Here is the story about this Indonesian Chinese boy, aged 14, who was put through government school in Fatmawati, Southern Jakarta (Sekolah Dasar Negri XI) . 

It had never been easy for him to get along with others his race, moreover the Indonesian Malays in his new school. He was rejected in most private schools in Jakarta because of his frequent involvements in gang fights. 

On his first day of school, none of his classmates talked to him, not even a single welcoming message. He could not care less. He was a complete loner. The only way to get passed the boredom was to listen in class. Unknowingly, he became more hardworking in his new school and he excelled in most of his subjects. 

There were many incidents when the big bully in school tried to annoy and irritate him but he kept his cool. He had been the target of the top geek in his class, a skinny, four-eyed, curly-haired Malay boy. Many people called this boy Mat. He was an easy target because he had no back-up and he did not have a single friend. Mat was a popular guy in school because besides being a teacher pet, he frequently provided cheats for his classmates. On top of it, he was the son of the district mayor. 

Mat ganged up with the big bully in school to get him kicked out of the school. “I could not stand the pale colour of his skin” , he retorted. To ensure Mat’s plan worked out smoothly, Mat added a few more hundred thousands rupiahs to the initial agreed sum. 
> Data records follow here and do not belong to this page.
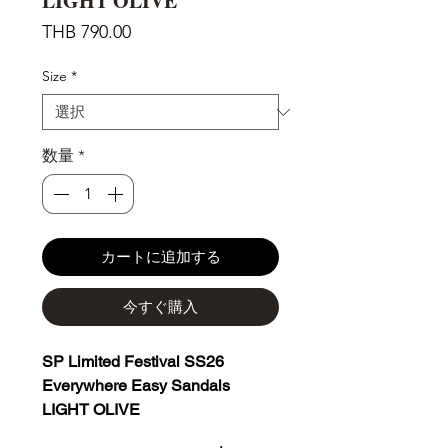
LIGHT OLIVE
価
THB 790.00
格
Size
*
数量
*
カートに追加する
今すぐ購入
SP Limited Festival SS26
Everywhere Easy Sandals
LIGHT OLIVE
They waited for him outside the gate of their school after the bell rang. They pretended to be friendly. “Something is amiss” , he told himself. They led him to one of their favourite hangouts. The bakso noodle stall (warung) outside the school. They were hiding softball bats, wooden sticks under the seats. Big bully ordered everyone to scram. When the warung was empty, the fight started. Luckily, he always carried this folded knife with him. He had always been a good fighter, he managed to escape unscathed. 
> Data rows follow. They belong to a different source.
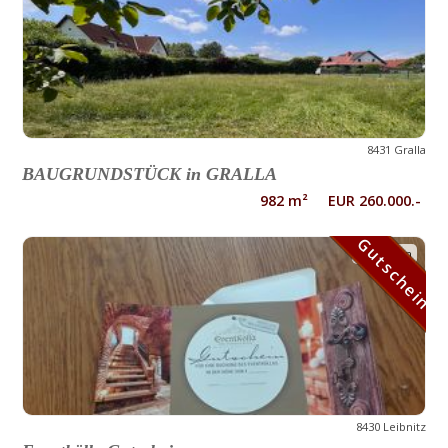
8431 Gralla
BAUGRUNDSTÜCK in GRALLA
982 m² EUR 260.000.-
Gutschein
Gutschein
8430 Leibnitz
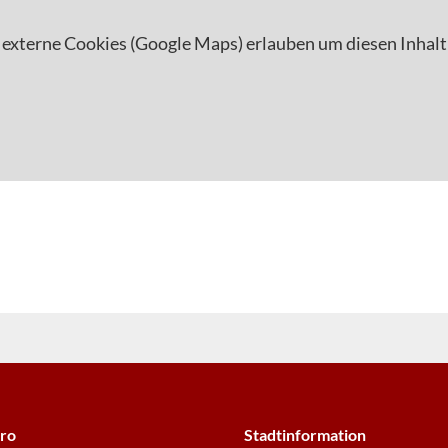
 externe Cookies (Google Maps) erlauben um diesen Inhalt
ro
Stadtinformation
However, the news of this fight had reached the principal’s office. He was called into the office and blamed for causing the fight. Again he was expelled without being given a chance to defend himself. The principal knew clearly Mat was behind all this chaos, however, he did not even mention his name, not even once. He did not want the school to lose strong financial back-up from the Mat’s father, who was a district mayor. Corruptions happened everywhere in Indonesia because poverty was never addressed to its roots. 

As a citizen of Indonesia, I could completely understand why the walls between the Malays and Chinese in Indonesia could not be destroyed. Having lived in Singapore for ten years, I have made quite a number of good Malay friends. But this were impossible if I were still living in Jakarta. Even my parents did not allow me to have any local Indonesians friends in Jakarta. Through Singapore’s education system, I learnt to interact, respect and be more tolerant of each other races. 

I strongly feel that schools are the right places for children of different racial backgrounds to interact and learn about one another. In schools, teachers play important roles as role models to instil this intercultural respect in the heart of the students. 

As the world is becoming more integrated, we have to understand and respect others’ differences if we want to be part of it! Due to competitive advantage, some things can be found in one part of the world while some are only found in certain parts of the world, therefore tradings occur. With tradings, we have to communicate and interact with people from other parts of the world, with different sets of culture and norms. This is where non-verbal communication plays an even more importsant role. I honestly believe universal values such as courtesy, familial ties, religions are embraced world wide. Thus,we should not neglect one just because he/she is not part of the majority group. In fact, if the whole world is homogenous, how uninteresting it would be!